By Tyler Tankersley
I recently had coffee with a man who has been visiting our church. We each held our hands around our mugs and shared with one another the way we had been raised and how it helped shape our views of God.
At one point I asked him, "Did you ever hear someone tell you that God loves you?" His eyes darted away from mine, their corners filled with tears, and he said, "Never. Never. We were constantly told that we were totally depraved and that we were to cower before God in fear and terror. We were told that God hated us."
Hearing this broke my heart, but I have to realize that this man is not alone. Other people have grown up hearing a similar picture of God. They hear preachers tell them that they are nothing but "sinners in the hands of an angry God." They are told the only proper posture before God is to fear God in dismay and abject terror.

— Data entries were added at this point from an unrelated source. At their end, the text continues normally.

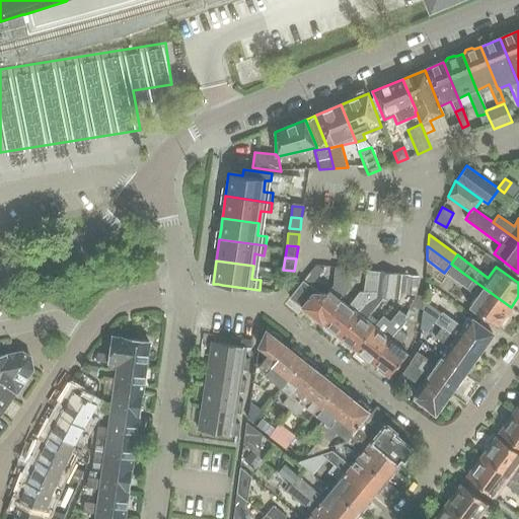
[(451,264),(444,273),(475,295),(468,306),(489,321),(497,327),(511,307),(464,274),(451,264)]
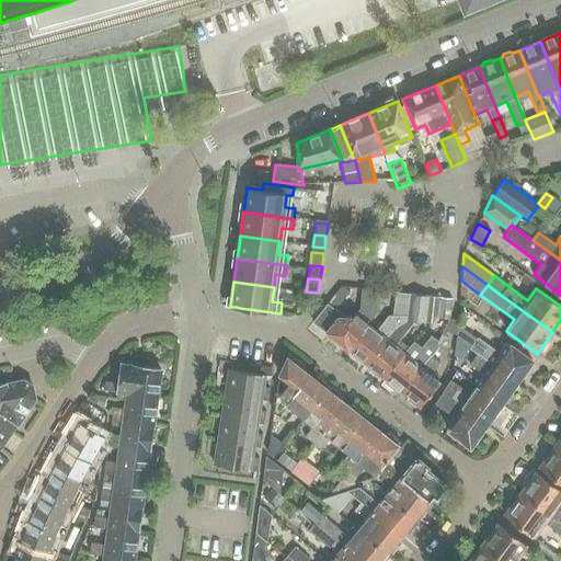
[(340,288),(329,304),(336,309),(347,295),(340,288)]
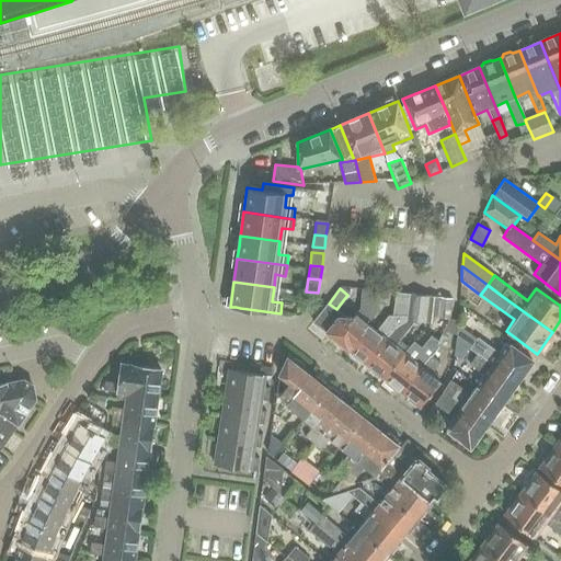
[(359,308),(352,318),(346,318),(336,309),(329,304),(328,302),(313,322),(336,340),(334,342),(343,350),(344,347),(348,350),(366,328),(368,324),(376,315),(378,290),(362,289),(359,308)]
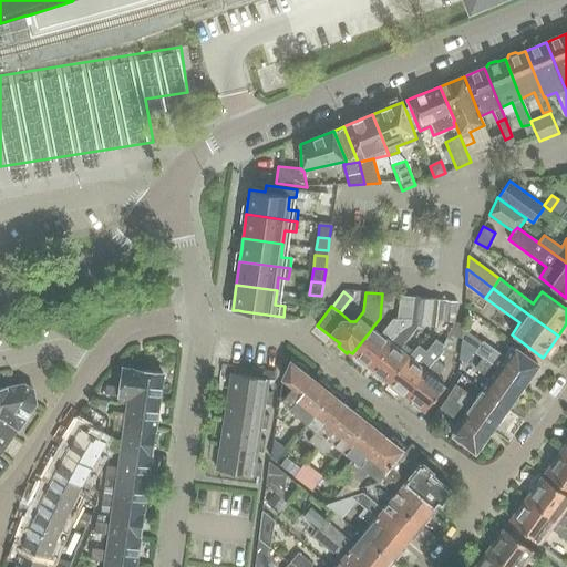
[(414,297),(399,296),(397,319),(398,319),(411,320),(414,297)]
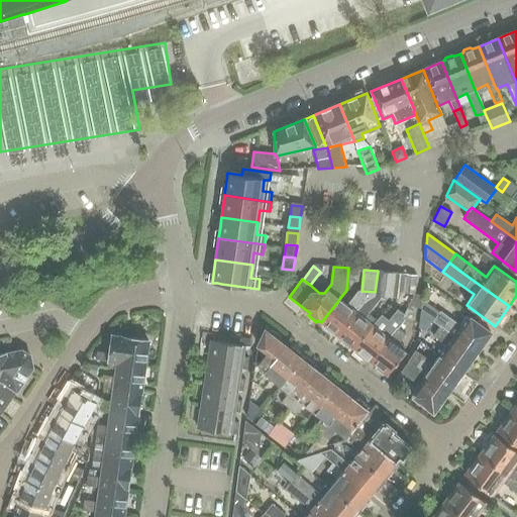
[(376,292),(376,296),(376,298),(381,298),(398,298),(403,293),(404,274),(378,271),(375,292),(376,292)]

I find myself frustrated when I hear of preachers using scare tactics to try to convince people into a life of faith. Those scare tactics arise from an ignorant understanding of what it means to "fear God." In the book "The Problem of Pain," C.S. Lewis writes that the fear we are supposed to have toward God is not the same kind of terror we would feel in the presence of a raging tiger or ghostly specter. Rather, the "fear of God" is a sensation of utter awe in which we feel "wonder and a certain shrinking" and a "sense of inadequacy to cope with such a visitant of or prostration before it." However, many pastors do not make such a distinction in their preaching, and they attempt to terrify parishioners by appealing to their sense of dread.

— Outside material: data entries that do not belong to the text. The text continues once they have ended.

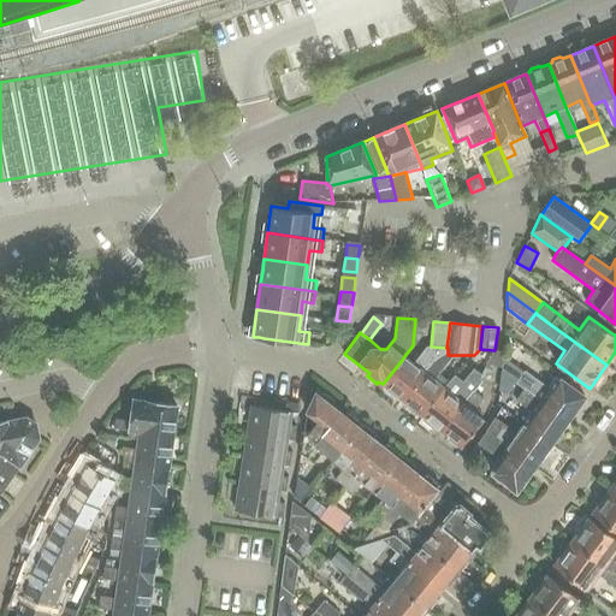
[(412,362),(404,356),(402,360),(383,384),(385,386),(384,389),(392,396),(395,394),(402,400),(433,359),(448,353),(448,348),(446,348),(432,347),(431,347),(425,347),(412,362)]
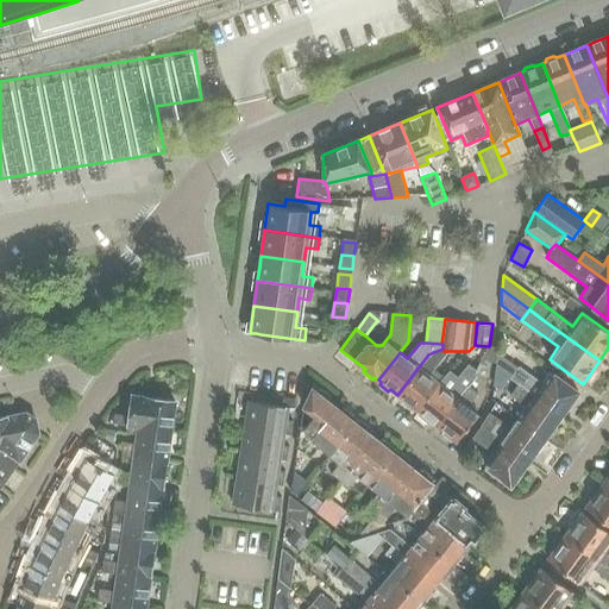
[(489,346),(488,346),(478,365),(495,371),(496,363),(497,353),(497,349),(489,346)]
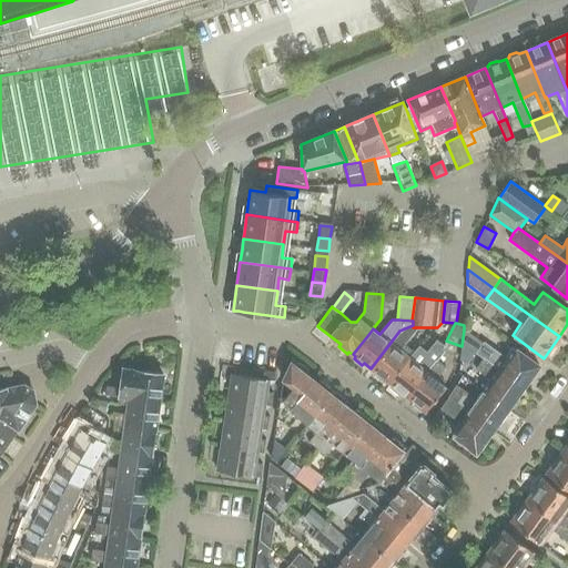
[(371,368),(377,374),(375,376),(384,383),(386,381),(388,383),(409,357),(411,355),(412,356),(414,353),(405,345),(418,327),(413,327),(413,325),(399,331),(371,368)]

While I have beloved ministry colleagues who do, I do not subscribe to a theological paradigm that believes humans are utterly and totally depraved. Do not misunderstand me, I do think that we human beings need to hear that we too often think of ourselves more highly than we ought to, but I also think that we sometimes run the risk of thinking of ourselves less highly than we ought. As Old Testament scholar Terence Fretheim said, "To speak less highly of the human is to diminish the quality of God's own work." The creation stories in Genesis remind us that each and every human being is crafted in the Imago Dei (image of God). Anytime we portray any humans as worthless, we are degrading that image of God imprinted upon their souls.
That's what I told the man on that day in the coffee shop. I told him about a God who loves him. I told him about a God who loved him enough to put on flesh and blood and allowed himself to be crucified. As the Apostle Paul wrote: "God proves his love for us in that while we still were sinners Christ died for us" (Romans 5:8).